What is a “widget”? Are “applications” still something you fill out? And why would anyone want to “poke” or “karate chop” a friend through online networks such as Facebook?

“I’m 27, and sometimes I feel too old for that stuff myself,” Ho admits.

Websites that allow users to interact with each other are called social networking sites. Some business owners still feel these websites are out of their comfort zone, but others say they are the wave of the future for selling products or building an audience around them.

Amanda Vega, founder of Amanda Vega Consulting in Scottsdale, said that social media has been around for more than 10 years now, and includes a variety of different forms including blogs and social networks such as Facebook.

“There are over 250 different tools and technologies and behaviors that comprise social media as a practice,” Vega says. Business should use them as an additional marketing tool, not as the primary one. These sites should allow users to give honest feedback to products, among other things.

But many of Vega’s clients are also concerned about opening themselves up to negative feedback, and they think these comments will be placed on social networks and spread around the Internet, Vega said.

But, Vega states that marketing agencies are able to set up a type of social media that makes sense for the company they are working with. In fact, some tools have popped up recently that allow companies to manipulate search engine results so that the negative comments get driven further down into the queue, and thus, into obscurity.

The problem, Vega says, is that overly positive feedback can ruin a social networking site’s value. Indeed, ASU tends to shy away from using this tool because it can’t control the message.

“When we put a message out there [using social media], it can be interpreted differently,” Ho says.

She also fears social media is only targeting a younger demographic for businesses, and another marketing expert agrees.
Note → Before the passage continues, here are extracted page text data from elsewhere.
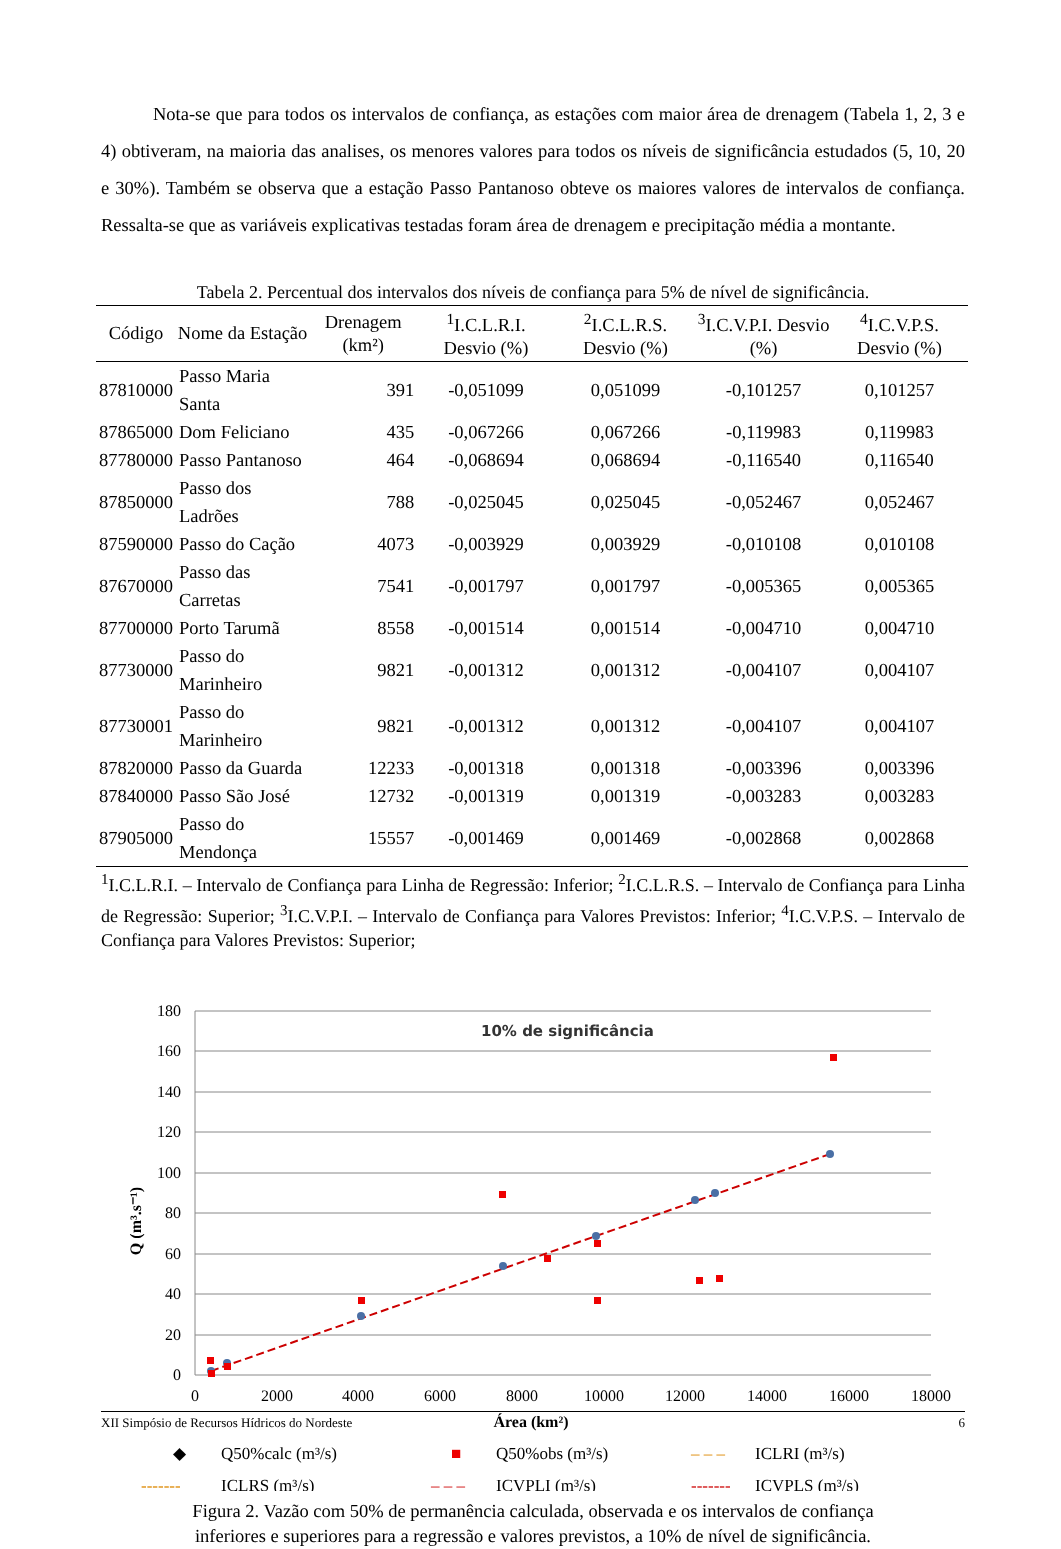Nota-se que para todos os intervalos de confiança, as estações com maior área de drenagem (Tabela 1, 2, 3 e 4) obtiveram, na maioria das analises, os menores valores para todos os níveis de significância estudados (5, 10, 20 e 30%). Também se observa que a estação Passo Pantanoso obteve os maiores valores de intervalos de confiança. Ressalta-se que as variáveis explicativas testadas foram área de drenagem e precipitação média a montante.
Tabela 2. Percentual dos intervalos dos níveis de confiança para 5% de nível de significância.
| Código | Nome da Estação | Drenagem (km²) | <sup>1</sup> I.C.L.R.I. Desvio (%) | <sup>2</sup> I.C.L.R.S. Desvio (%) | <sup>3</sup> I.C.V.P.I. Desvio (%) | <sup>4</sup> I.C.V.P.S. Desvio (%) |
| --- | --- | --- | --- | --- | --- | --- |
| 87810000 | Passo Maria Santa | 391 | -0,051099 | 0,051099 | -0,101257 | 0,101257 |
| 87865000 | Dom Feliciano | 435 | -0,067266 | 0,067266 | -0,119983 | 0,119983 |
| 87780000 | Passo Pantanoso | 464 | -0,068694 | 0,068694 | -0,116540 | 0,116540 |
| 87850000 | Passo dos Ladrões | 788 | -0,025045 | 0,025045 | -0,052467 | 0,052467 |
| 87590000 | Passo do Cação | 4073 | -0,003929 | 0,003929 | -0,010108 | 0,010108 |
| 87670000 | Passo das Carretas | 7541 | -0,001797 | 0,001797 | -0,005365 | 0,005365 |
| 87700000 | Porto Tarumã | 8558 | -0,001514 | 0,001514 | -0,004710 | 0,004710 |
| 87730000 | Passo do Marinheiro | 9821 | -0,001312 | 0,001312 | -0,004107 | 0,004107 |
| 87730001 | Passo do Marinheiro | 9821 | -0,001312 | 0,001312 | -0,004107 | 0,004107 |
| 87820000 | Passo da Guarda | 12233 | -0,001318 | 0,001318 | -0,003396 | 0,003396 |
| 87840000 | Passo São José | 12732 | -0,001319 | 0,001319 | -0,003283 | 0,003283 |
| 87905000 | Passo do Mendonça | 15557 | -0,001469 | 0,001469 | -0,002868 | 0,002868 |
<sup>1</sup> I.C.L.R.I. – Intervalo de Confiança para Linha de Regressão: Inferior; <sup>2</sup>I.C.L.R.S. – Intervalo de Confiança para Linha de Regressão: Superior; <sup>3</sup>I.C.V.P.I. – Intervalo de Confiança para Valores Previstos: Inferior; <sup>4</sup>I.C.V.P.S. – Intervalo de Confiança para Valores Previstos: Superior;
180
160
140
120
100
80
60
40
20
0
0
2000
4000
6000
8000
10000
12000
14000
16000
18000
Área (km²)
10% de significância
Q (m³.s⁻¹)
◆
Q50%calc (m³/s)
■
Q50%obs (m³/s)
– – –
ICLRI (m³/s)
-------
ICLRS (m³/s)
– – –
ICVPLI (m³/s)
-------
ICVPLS (m³/s)
Figura 2. Vazão com 50% de permanência calculada, observada e os intervalos de confiança
inferiores e superiores para a regressão e valores previstos, a 10% de nível de significância.
XII Simpósio de Recursos Hídricos do Nordeste 6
Jason Ferrara, CEO of Elixir Interactive in Scottsdale, says that some of his clients voice this same concern.

However, businesses need to look towards the future, and that marketing reality includes social networking.

“It’s not a fad. People are using it whether they like it or not,” Ferrara says.

Today’s children are growing up using social networks, and businesses need to react to this by focusing on their clients of tomorrow, Ferrara said.

Yet another challenge that social media faces today is corruption. In 2006, Coca-Cola created a blog for Coke Zero that was suppose to allow consumers to comment about the product. It was soon discovered that Coca-Cola employees were actually maintaining the blog.

In response to this, Ferrara said that this is not a phenomenon of social media, but rather something that we see every day in society.

The key to combating this problem is to be honest and transparent, Ferrara said.

“If you are not strongly represented, people are less likely to place business with you,” Ferrara said.